Global production and consumption of silver nanoparticles (nAgs) are forecasted to increase due to their applications in modern technologies. This situation raises concerns related to their environmental and human health consequences, as nAgs potentially will be released to the environment during and/or at the end of the product life cycles. Environmental impacts due to the raw materials and manufacturing of nAgs are examined throughout the literature using cradle-to-gate life cycle assessments. However, calculating nano-specific emissions resulting from nAg release is occasionally overlooked, or modeled as ionic silver, due to the lack of widely accepted characterization factors (CFs) to define the associated impact. The current study seeks to calculate CFs for nAgs by combining the principles of colloidal science with the USEtox model to be integrated to cradle-to-grave life cycle assessments. In order to control the variables while modeling the fate and behavior of nAgs, data from published mesocosm conditions are used.

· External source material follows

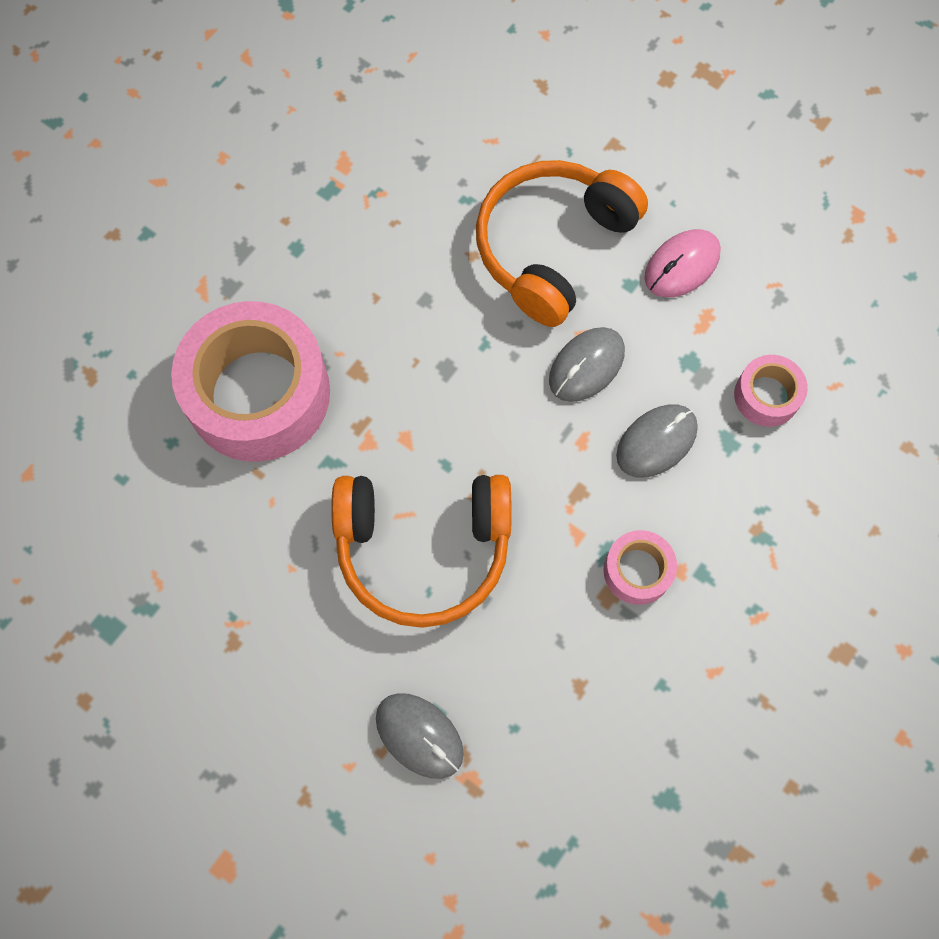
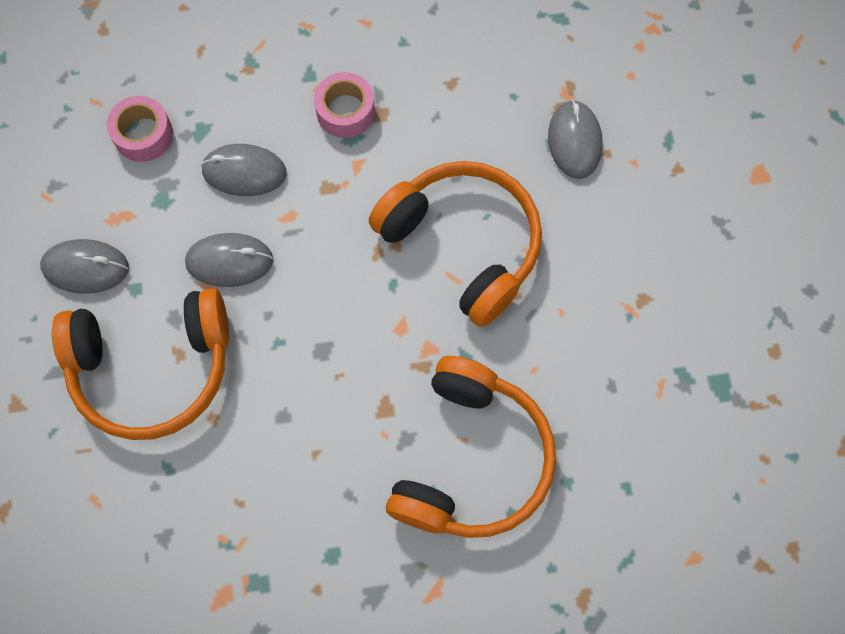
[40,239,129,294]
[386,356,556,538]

Effect and fate factors for CFs are calculated considering certain physicochemical properties of nAgs in the mesocosm and the composition of aquatic media. Additionally, two different scenarios are computed where the hetero-aggregation is modeled as either a removal or a transformation process, which significantly changes the final results. Considering different scenarios, a CF range is proposed as 2.19 × 10³–2.34 × 10⁵ PAF m³ day kg⁻¹ (PAF: potentially affected fraction) for polyvinylpyrrolidone (PVP)-coated nAgs. Moreover, as a result of sensitivity analysis, it is found that the characteristics of the suspended particulate matter largely affect the fate of nAgs under both scenarios. Results suggest that using ionic silver to model nAg release will potentially overestimate the environmental impacts.